Company after company said it could be producing more oil soon, sending the price of oil lower in early Thursday trading. File photo by Monika Graff/UPI | License Photo
Nov. 16 (UPI) -- The potential for more oil production from several basins, and a call from Norway's central bank to divest from energy stocks, pulled oil prices lower Thursday.
Crude oil prices are reversing course after several weeks of strong gains supported by expectations that the Organization of Petroleum Exporting Countries will extend a production cut agreement deep into 2018. That call, however, was undermined Wednesday when Russia, the largest non-OPEC contributor, seemed to take an ambivalent stance on an extension.
The OPEC-led effort, implemented in January, helped pull crude oil prices out of a historic slide last year. The price for Brent crude oil is now about double what it was at the 2016 low point, though British energy company BP said this week it was learning to do more with less, planning to add hundreds of thousands of new barrels to the market.
On Thursday, U.S. exploration and production company Hess Corp. said production from the Bakken oil reserve in North Dakota and from offshore Guyana would be "growth engines," while Malaysia and the deep waters in the Gulf of Mexico could be "cash engines." The company will be cash-flow positive so long as oil stays around $50 per barrel.

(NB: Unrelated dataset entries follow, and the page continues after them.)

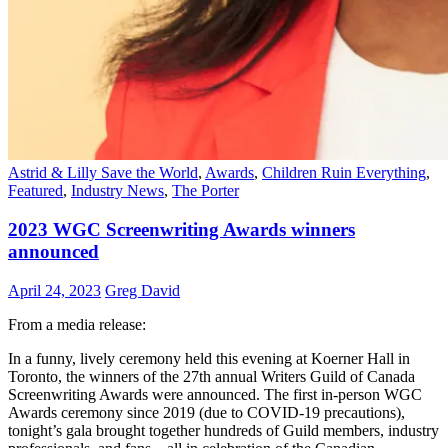
Astrid & Lilly Save the World
,
Awards
,
Children Ruin Everything
,
Featured
,
Industry News
,
The Porter
2023 WGC Screenwriting Awards winners
announced
April 24, 2023
Greg David
From a media release:
In a funny, lively ceremony held this evening at Koerner Hall in
Toronto, the winners of the 27th annual Writers Guild of Canada
Screenwriting Awards were announced. The first in-person WGC
Awards ceremony since 2019 (due to COVID-19 precautions),
tonight’s gala brought together hundreds of Guild members, industry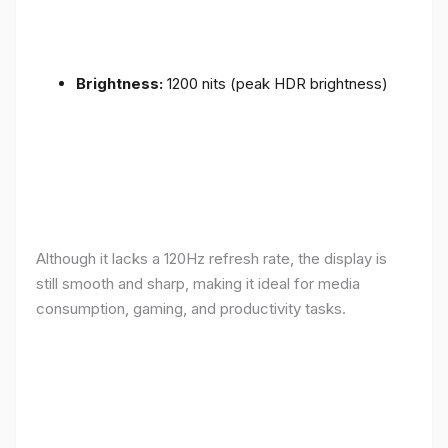
Brightness:
1200 nits (peak HDR brightness)
Although it lacks a 120Hz refresh rate, the display is
still smooth and sharp, making it ideal for media
consumption, gaming, and productivity tasks.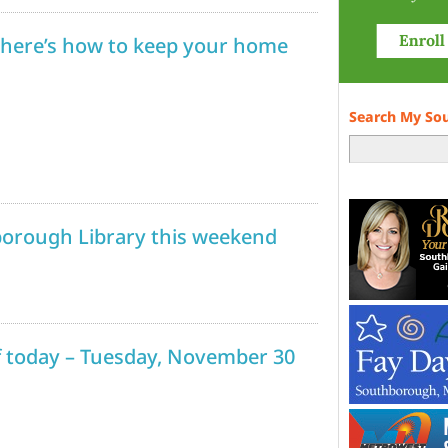
 here’s how to keep your home
Search My So
borough Library this weekend
ff today – Tuesday, November 30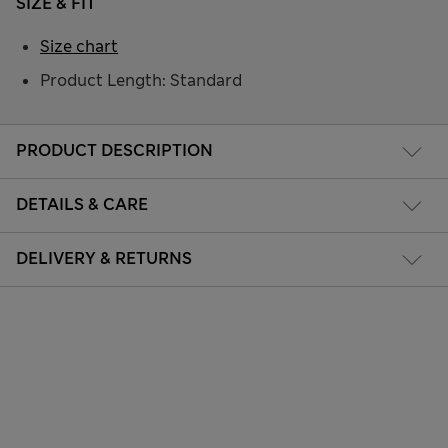
SIZE & FIT
Size chart
Product Length: Standard
PRODUCT DESCRIPTION
DETAILS & CARE
DELIVERY & RETURNS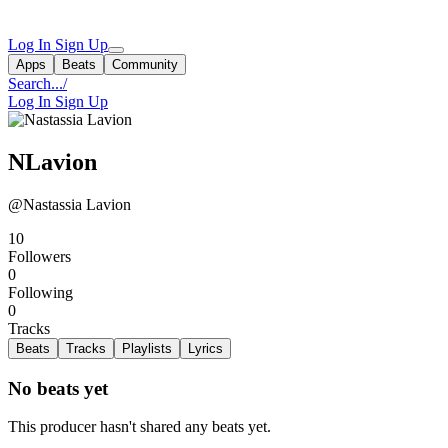
Log In
Sign Up
Apps
Beats
Community
Search...
/
Log In
Sign Up
NLavion
@Nastassia Lavion
10
Followers
0
Following
0
Tracks
Beats
Tracks
Playlists
Lyrics
No beats yet
This producer hasn't shared any beats yet.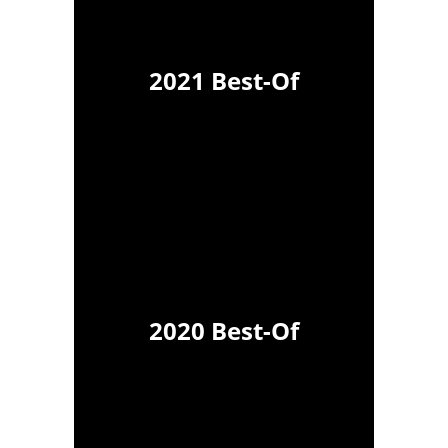
2021 Best-Of
2020 Best-Of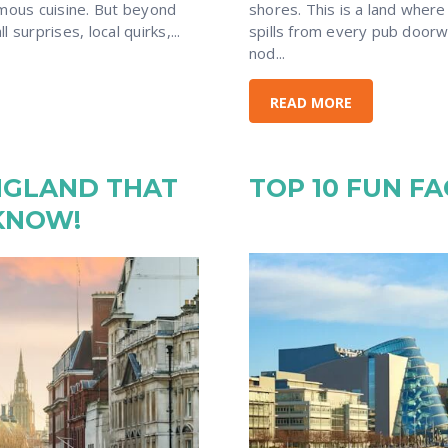
amous cuisine. But beyond
shores. This is a land where
 surprises, local quirks,...
spills from every pub doorw
nod...
READ MORE
NGLAND THAT
TOP 10 FUN F
KNOW!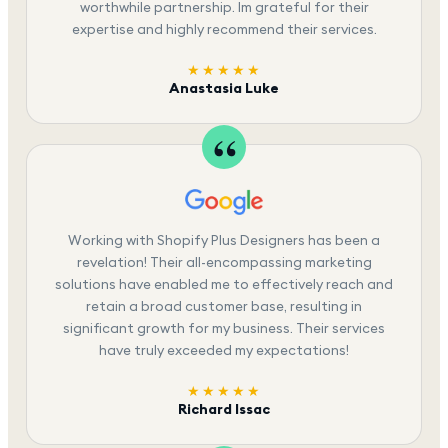
worthwhile partnership. Im grateful for their
expertise and highly recommend their services.
★★★★★
Anastasia Luke
Working with Shopify Plus Designers has been a
revelation! Their all-encompassing marketing
solutions have enabled me to effectively reach and
retain a broad customer base, resulting in
significant growth for my business. Their services
have truly exceeded my expectations!
★★★★★
Richard Issac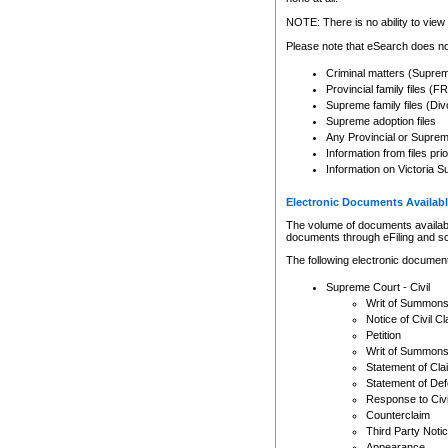
Any other use of CSO or cour
expressly prohibited. Persons
NOTE: There is no ability to view 
to CSO and may be subject to 
Please note that eSearch does not
Criminal matters (Supre
Provincial family files 
Supreme family files (Div
Supreme adoption files
Any Provincial or Supreme 
Information from files pri
Information on Victoria S
Electronic Documents Availabl
The volume of documents available 
documents through eFiling and s
The following electronic document
Supreme Court - Civil
Writ of Summon
Notice of Civil Cl
Petition
Writ of Summon
Statement of Cla
Statement of De
Response to Civi
Counterclaim
Third Party Noti
Appearance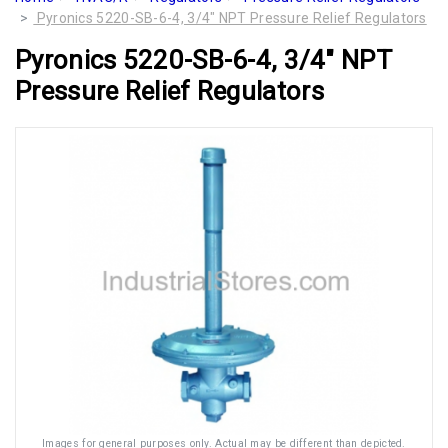
Pyronics 5220-SB-6-4, 3/4" NPT Pressure Relief Regulators
Pyronics 5220-SB-6-4, 3/4" NPT
Pressure Relief Regulators
Images for general purposes only. Actual may be different than depicted.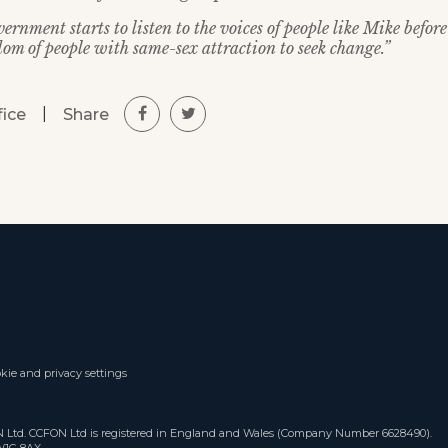
vernment starts to listen to the voices of people like Mike befo
dom of people with same-sex attraction to seek change.”
|
Share
fice
kie and privacy settings
ON Ltd. CCFON Ltd is registered in England and Wales (Company Number 6628490).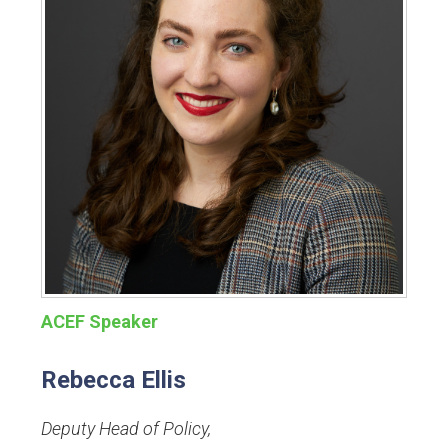
ACEF Speaker
Rebecca Ellis
Deputy Head of Policy
,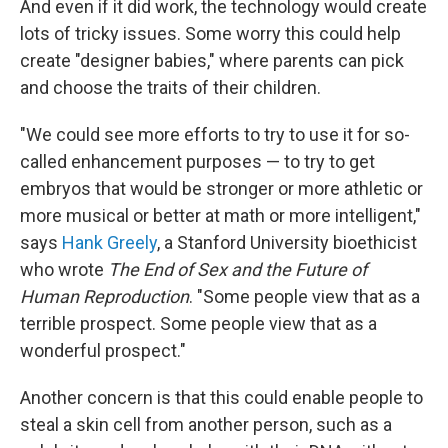
And even if it did work, the technology would create
lots of tricky issues. Some worry this could help
create "designer babies," where parents can pick
and choose the traits of their children.
"We could see more efforts to try to use it for so-
called enhancement purposes — to try to get
embryos that would be stronger or more athletic or
more musical or better at math or more intelligent,"
says
Hank Greely
, a Stanford University bioethicist
who wrote
The End of Sex and the Future of
Human Reproduction
. "Some people view that as a
terrible prospect. Some people view that as a
wonderful prospect."
Another concern is that this could enable people to
steal a skin cell from another person, such as a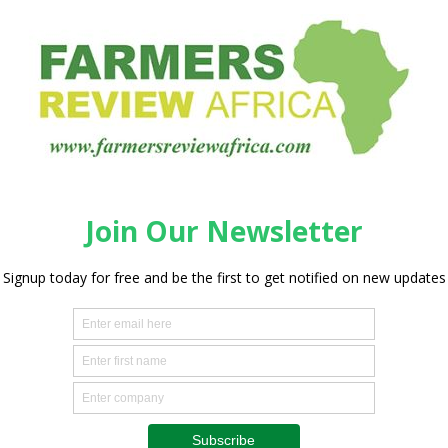
Agribusiness
k
Liberia Minister says
commercialisation of agriculture
key to transformation
Staff Reporter
-
July 13, 2022
0
1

Hess shed parts of its portfolio this year to fund offshore Guyana, which CEO John Hess said "keeps getting bigger and bigger." In the Bakken, he said exploration and production would kick up next year and the company is planning a share buyback plan.

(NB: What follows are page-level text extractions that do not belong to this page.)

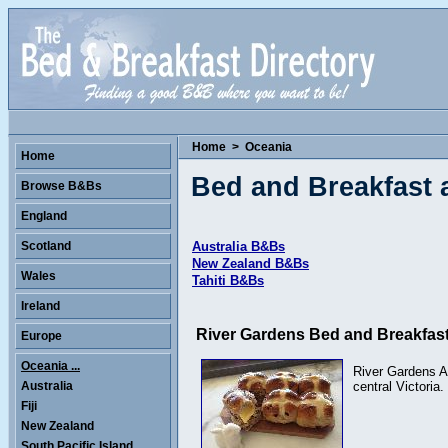
Home
>
Oceania
Home
Bed and Breakfast
Browse B&Bs
England
Scotland
Australia B&Bs
New Zealand B&Bs
Wales
Tahiti B&Bs
Ireland
River Gardens Bed and Breakfas
Europe
Oceania ...
River Gardens Ax
Australia
central Victoria
Fiji
New Zealand
South Pacific Island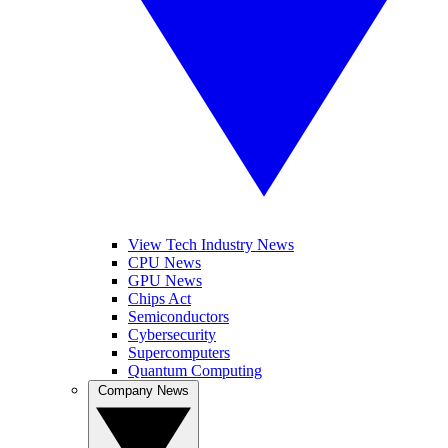
View Tech Industry News
CPU News
GPU News
Chips Act
Semiconductors
Cybersecurity
Supercomputers
Quantum Computing
Company News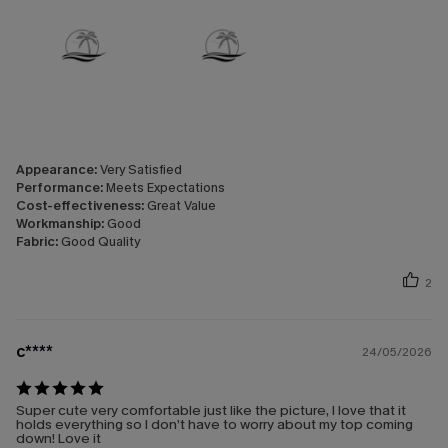
Appearance:
Very Satisfied
Performance:
Meets Expectations
Cost-effectiveness:
Great Value
Workmanship:
Good
Fabric:
Good Quality
2
c****
24/05/2026
Super cute very comfortable just like the picture, I love that it
holds everything so I don’t have to worry about my top coming
down! Love it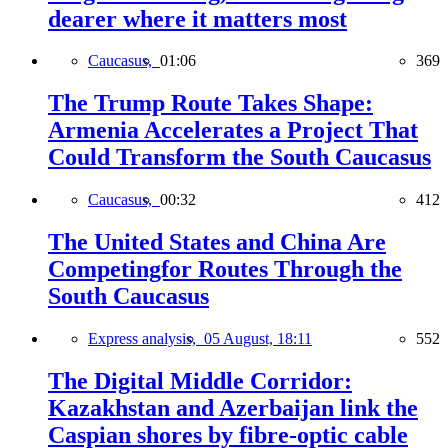
dearer where it matters most
Caucasus,
01:06
369
The Trump Route Takes Shape:
Armenia Accelerates a Project That
Could Transform the South Caucasus
Caucasus,
00:32
412
The United States and China Are
Competingfor Routes Through the
South Caucasus
Express analysis,
05 August, 18:11
552
The Digital Middle Corridor:
Kazakhstan and Azerbaijan link the
Caspian shores by fibre-optic cable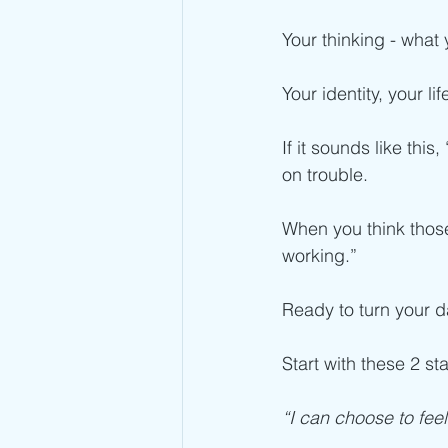
Your thinking - what
Your identity, your l
If it sounds like this
on trouble.
When you think those 
working.”
Ready to turn your 
Start with these 2 st
“I can choose to feel 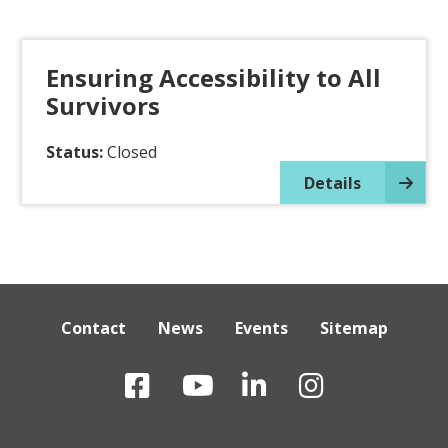
Ensuring Accessibility to All
Survivors
Status:
Closed
Details
Contact
News
Events
Sitemap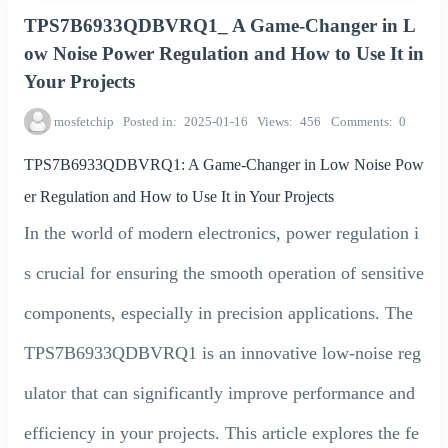
TPS7B6933QDBVRQ1_ A Game-Changer in L
ow Noise Power Regulation and How to Use It in
Your Projects
mosfetchip
Posted in
2025-01-16
Views
456
Comments
0
TPS7B6933QDBVRQ1: A Game-Changer in Low Noise Pow
er Regulation and How to Use It in Your Projects
In the world of modern electronics, power regulation i
s crucial for ensuring the smooth operation of sensitive
components, especially in precision applications. The
TPS7B6933QDBVRQ1 is an innovative low-noise reg
ulator that can significantly improve performance and
efficiency in your projects. This article explores the fe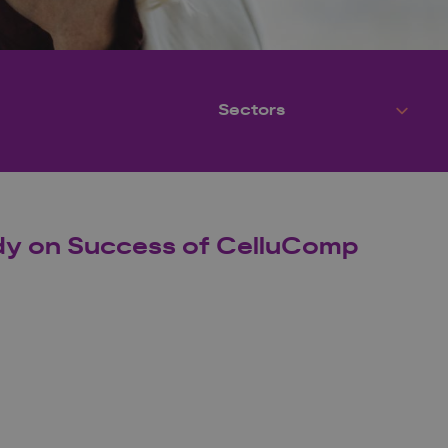
udy on Success of CelluComp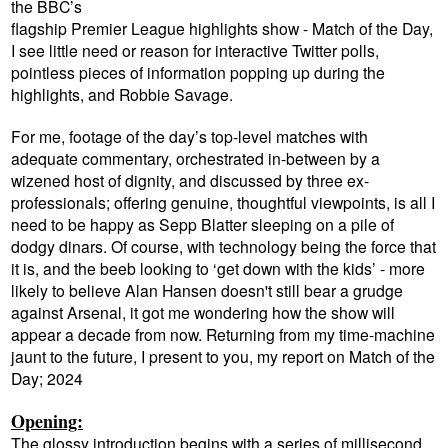
the BBC’s
flagship Premier League highlights show - Match of the Day,
I see little need or reason for interactive Twitter polls,
pointless pieces of information popping up during the
highlights, and Robbie Savage.
For me, footage of the day’s top-level matches with
adequate commentary, orchestrated in-between by a
wizened host of dignity, and discussed by three ex-
professionals; offering genuine, thoughtful viewpoints, is all I
need to be happy as Sepp Blatter sleeping on a pile of
dodgy dinars.
Of course, with technology being the force that
it is, and the beeb looking to ‘get down with the kids’ - more
likely to believe Alan Hansen doesn't still bear a grudge
against Arsenal, it got me wondering how the show will
appear a decade from now. Returning from my time-machine
jaunt to the future, I present to you, my report on Match of the
Day; 2024
Opening:
The glossy introduction begins with a series of millisecond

Elsewhere, Premiere Oil said it planned to start new production in the North Sea by December, and Norway said production from the Maria oil field in the Norwegian Sea was okay to start 10 months ahead of schedule.
Anadarako Petroleum, meanwhile, said it was expecting strong performance with oil at around $50 per barrel, adding Thursday it was anticipating 14 percent growth in oil next year.

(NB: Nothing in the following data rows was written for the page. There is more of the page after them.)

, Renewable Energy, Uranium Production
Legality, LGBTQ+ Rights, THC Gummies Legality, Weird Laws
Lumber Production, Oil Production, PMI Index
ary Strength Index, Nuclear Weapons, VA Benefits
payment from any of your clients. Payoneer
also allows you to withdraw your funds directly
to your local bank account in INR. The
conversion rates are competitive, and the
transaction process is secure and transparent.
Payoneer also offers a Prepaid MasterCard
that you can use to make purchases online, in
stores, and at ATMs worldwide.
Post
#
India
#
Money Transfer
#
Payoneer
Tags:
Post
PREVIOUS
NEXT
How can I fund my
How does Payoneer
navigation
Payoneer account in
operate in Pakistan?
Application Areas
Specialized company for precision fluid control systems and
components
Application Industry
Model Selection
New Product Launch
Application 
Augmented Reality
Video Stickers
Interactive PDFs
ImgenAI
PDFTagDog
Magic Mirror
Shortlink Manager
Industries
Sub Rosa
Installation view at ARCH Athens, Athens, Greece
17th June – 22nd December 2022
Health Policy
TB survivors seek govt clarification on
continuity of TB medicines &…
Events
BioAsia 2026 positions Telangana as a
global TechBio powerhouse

Strong production levels in recent years have put a ceiling over crude oil prices, even with the OPEC-led effort that aims to drain the existing surplus.
The price for Brent crude oil was down 0.45 percent at 9:15 a.m. EST to $61.57 per barrel. West Texas Intermediate, the U.S. benchmark for the price of oil, was down 0.34 percent to $55.14 per barrel.
Despite this year's gains, oil prices are still down substantially from the norm above $100 per barrel four years ago. The central bank of Norway, one of the world's leading oil and gas producers, called on the government to remove oil and gas stocks from a pension fund. A bank governor said the call was not meant as a forecast for oil prices, but argued the move would make Norwegian government wealth less exposed to a "permanent drop in oil and gas prices."
Elsewhere, further negativity was supported by weekly declines in the U.S. labor market. The U.S. Labor Department said first-time claims for unemployment for the week ending Nov. 11 jumped 10,000. The less-volatile four-week moving average increased 6,500 from last week to 237,750.